**The request:** Revise the entries from the start through the line with "state / province: West Bengal", changing "collector number" to "collector no." and leaving everything else as it is.

Entries taken from a collection
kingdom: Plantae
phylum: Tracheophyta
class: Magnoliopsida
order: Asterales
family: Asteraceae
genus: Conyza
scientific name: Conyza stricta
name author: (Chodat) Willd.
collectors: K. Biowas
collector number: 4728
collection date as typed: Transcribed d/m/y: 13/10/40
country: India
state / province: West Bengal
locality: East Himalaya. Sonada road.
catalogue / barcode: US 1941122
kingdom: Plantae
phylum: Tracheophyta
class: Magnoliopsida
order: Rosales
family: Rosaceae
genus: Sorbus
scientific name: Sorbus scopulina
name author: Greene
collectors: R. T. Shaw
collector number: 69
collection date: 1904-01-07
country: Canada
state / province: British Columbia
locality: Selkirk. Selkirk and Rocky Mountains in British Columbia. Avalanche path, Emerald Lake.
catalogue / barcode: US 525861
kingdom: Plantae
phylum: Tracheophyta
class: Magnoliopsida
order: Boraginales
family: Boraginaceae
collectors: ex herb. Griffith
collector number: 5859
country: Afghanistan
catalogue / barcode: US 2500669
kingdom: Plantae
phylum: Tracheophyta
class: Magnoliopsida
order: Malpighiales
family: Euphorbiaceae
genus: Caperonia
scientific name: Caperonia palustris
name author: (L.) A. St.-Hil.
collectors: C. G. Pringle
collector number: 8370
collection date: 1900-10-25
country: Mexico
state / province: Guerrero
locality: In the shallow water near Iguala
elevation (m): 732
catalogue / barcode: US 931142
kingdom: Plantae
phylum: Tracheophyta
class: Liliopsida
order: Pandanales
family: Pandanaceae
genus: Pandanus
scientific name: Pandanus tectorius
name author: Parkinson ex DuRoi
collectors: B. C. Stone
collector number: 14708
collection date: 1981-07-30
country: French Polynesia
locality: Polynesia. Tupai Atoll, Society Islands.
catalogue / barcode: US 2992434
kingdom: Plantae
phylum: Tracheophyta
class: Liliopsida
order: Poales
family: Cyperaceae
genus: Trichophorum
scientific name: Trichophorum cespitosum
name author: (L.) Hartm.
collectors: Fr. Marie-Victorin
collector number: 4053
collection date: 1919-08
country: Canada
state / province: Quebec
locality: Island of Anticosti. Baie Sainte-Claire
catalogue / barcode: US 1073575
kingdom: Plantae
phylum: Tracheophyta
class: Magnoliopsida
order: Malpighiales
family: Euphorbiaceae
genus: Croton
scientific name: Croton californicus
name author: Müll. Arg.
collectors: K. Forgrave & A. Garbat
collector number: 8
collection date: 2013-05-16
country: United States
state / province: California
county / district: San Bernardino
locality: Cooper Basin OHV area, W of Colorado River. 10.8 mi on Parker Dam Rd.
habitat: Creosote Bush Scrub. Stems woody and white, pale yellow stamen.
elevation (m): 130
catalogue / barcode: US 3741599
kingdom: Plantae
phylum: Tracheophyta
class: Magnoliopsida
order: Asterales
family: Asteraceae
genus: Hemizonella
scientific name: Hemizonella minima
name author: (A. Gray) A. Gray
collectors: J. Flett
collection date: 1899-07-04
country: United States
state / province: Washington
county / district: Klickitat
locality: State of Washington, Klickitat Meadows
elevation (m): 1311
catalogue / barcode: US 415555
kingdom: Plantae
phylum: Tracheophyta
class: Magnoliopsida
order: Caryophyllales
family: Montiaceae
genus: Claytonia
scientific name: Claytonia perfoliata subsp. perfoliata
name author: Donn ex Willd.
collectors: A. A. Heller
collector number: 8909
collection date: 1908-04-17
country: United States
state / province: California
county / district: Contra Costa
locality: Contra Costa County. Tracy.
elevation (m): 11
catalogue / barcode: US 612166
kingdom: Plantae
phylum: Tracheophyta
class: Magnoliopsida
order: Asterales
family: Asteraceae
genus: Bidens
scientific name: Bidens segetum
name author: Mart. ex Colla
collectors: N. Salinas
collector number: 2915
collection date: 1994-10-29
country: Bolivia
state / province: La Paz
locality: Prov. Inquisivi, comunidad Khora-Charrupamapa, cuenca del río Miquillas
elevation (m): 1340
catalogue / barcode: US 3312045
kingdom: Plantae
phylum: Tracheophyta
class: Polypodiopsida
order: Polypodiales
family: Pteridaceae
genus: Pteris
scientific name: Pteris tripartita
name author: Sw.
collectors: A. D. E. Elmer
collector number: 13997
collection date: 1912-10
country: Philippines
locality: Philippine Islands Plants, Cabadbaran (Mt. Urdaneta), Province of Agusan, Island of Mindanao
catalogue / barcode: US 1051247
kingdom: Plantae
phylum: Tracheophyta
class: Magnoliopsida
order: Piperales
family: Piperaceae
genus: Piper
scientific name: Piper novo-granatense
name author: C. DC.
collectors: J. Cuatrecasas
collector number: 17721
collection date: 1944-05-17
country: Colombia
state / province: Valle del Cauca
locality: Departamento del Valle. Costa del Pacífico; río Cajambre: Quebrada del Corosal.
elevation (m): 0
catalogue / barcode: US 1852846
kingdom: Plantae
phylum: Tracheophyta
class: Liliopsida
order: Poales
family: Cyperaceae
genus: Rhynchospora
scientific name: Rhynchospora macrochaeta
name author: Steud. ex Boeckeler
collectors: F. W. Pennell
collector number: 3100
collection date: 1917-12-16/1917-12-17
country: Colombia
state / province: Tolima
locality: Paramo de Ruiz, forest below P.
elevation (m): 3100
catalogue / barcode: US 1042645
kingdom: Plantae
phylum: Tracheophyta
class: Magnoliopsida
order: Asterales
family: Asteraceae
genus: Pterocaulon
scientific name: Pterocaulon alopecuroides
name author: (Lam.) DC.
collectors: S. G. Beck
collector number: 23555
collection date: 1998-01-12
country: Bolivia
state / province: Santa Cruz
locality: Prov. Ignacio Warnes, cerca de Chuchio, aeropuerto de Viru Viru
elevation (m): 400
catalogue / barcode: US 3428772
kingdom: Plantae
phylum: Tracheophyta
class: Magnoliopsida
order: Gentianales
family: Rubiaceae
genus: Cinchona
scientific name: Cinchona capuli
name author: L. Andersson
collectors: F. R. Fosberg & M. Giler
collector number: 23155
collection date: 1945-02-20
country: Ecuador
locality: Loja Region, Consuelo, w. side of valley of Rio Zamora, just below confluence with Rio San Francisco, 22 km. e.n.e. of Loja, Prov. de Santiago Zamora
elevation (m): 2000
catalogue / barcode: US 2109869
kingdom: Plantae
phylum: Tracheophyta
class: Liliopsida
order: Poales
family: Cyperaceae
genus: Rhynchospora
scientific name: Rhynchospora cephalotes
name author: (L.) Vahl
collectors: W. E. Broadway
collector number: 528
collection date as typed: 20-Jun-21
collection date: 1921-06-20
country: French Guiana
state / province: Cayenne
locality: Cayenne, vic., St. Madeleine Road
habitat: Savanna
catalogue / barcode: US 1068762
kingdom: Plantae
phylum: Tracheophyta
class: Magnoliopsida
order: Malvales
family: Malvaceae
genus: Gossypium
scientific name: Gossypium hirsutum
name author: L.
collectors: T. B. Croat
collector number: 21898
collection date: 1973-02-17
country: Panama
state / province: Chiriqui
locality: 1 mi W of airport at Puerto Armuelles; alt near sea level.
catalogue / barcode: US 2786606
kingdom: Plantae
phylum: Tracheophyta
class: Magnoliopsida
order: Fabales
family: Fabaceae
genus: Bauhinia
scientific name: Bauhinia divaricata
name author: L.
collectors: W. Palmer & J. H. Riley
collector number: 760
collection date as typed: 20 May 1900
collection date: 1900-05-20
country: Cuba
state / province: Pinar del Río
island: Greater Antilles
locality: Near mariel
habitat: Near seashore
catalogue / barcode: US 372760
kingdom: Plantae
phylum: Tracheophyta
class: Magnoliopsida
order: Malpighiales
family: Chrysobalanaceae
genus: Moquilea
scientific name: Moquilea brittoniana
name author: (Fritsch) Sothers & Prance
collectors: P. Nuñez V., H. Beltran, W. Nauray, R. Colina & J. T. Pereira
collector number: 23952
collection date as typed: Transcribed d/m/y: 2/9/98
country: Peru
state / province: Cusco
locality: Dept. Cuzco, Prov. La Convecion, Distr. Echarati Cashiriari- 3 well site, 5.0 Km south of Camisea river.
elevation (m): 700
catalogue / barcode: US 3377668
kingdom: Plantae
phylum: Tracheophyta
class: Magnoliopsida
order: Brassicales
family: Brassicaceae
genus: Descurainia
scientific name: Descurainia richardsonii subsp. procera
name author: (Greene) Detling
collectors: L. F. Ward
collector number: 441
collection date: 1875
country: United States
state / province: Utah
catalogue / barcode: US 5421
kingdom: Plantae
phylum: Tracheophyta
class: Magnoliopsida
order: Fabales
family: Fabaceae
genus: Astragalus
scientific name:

**Exercise solution:**
kingdom: Plantae
phylum: Tracheophyta
class: Magnoliopsida
order: Asterales
family: Asteraceae
genus: Conyza
scientific name: Conyza stricta
name author: (Chodat) Willd.
collectors: K. Biowas
collector no.: 4728
collection date as typed: Transcribed d/m/y: 13/10/40
country: India
state / province: West Bengal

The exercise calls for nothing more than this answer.